-- DATA PROVIDED follows --
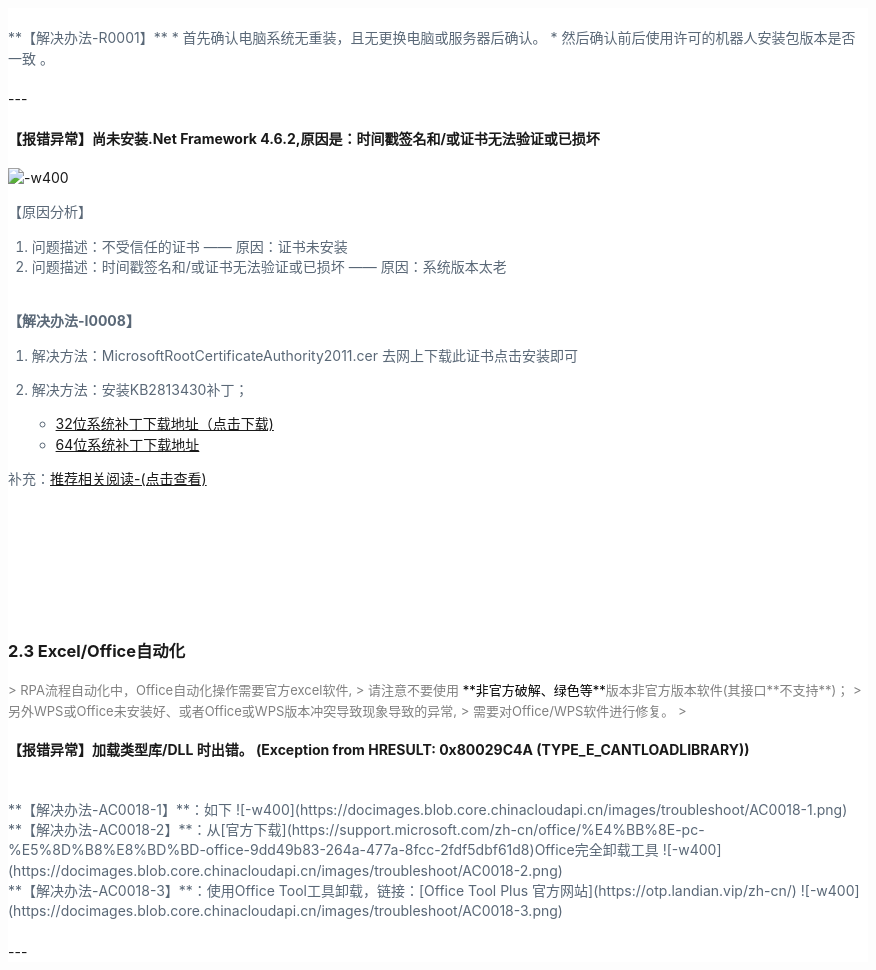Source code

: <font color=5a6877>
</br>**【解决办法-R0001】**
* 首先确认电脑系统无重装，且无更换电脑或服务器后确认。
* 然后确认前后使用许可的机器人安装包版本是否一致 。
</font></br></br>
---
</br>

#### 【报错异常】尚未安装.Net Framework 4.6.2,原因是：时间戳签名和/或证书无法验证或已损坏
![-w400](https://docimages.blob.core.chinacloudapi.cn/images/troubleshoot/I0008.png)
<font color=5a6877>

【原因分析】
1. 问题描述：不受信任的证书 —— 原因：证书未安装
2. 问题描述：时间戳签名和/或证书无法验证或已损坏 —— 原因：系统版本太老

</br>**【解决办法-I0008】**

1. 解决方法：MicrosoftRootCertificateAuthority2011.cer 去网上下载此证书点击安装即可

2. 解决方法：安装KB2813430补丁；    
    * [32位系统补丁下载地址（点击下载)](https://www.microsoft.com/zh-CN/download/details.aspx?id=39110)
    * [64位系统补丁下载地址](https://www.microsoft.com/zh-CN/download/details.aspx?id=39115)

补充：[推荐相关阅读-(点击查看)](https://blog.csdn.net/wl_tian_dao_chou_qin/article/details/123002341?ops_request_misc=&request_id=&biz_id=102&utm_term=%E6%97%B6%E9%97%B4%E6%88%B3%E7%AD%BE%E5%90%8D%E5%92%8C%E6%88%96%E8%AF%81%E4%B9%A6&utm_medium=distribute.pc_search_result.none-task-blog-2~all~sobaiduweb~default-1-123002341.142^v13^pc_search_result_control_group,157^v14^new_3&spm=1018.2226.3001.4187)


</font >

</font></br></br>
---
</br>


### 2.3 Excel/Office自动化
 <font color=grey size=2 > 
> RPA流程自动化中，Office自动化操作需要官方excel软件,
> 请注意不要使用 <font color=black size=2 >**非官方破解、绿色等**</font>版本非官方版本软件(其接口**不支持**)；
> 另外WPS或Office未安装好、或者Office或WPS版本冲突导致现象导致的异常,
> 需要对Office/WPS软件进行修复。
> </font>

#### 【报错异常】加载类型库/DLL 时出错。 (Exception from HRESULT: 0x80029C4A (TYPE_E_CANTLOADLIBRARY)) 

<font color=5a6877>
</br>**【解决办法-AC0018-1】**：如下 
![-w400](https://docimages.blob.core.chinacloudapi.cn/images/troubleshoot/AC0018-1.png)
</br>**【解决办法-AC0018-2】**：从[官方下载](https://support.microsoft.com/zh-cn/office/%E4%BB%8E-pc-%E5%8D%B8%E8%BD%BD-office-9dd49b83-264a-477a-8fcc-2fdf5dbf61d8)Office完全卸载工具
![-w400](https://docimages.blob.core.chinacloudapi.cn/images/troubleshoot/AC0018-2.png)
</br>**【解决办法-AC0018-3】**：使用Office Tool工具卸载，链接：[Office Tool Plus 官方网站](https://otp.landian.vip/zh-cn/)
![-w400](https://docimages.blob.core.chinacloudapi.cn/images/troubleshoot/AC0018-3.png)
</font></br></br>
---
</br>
-- DATA PROVIDED concluded --
- _ABOUT THIS EXERCISE_:
Give the number of lines in the data that contain the string "或证书无法验证或已损坏", and nothing else.

- _FINISHED TASK_:
2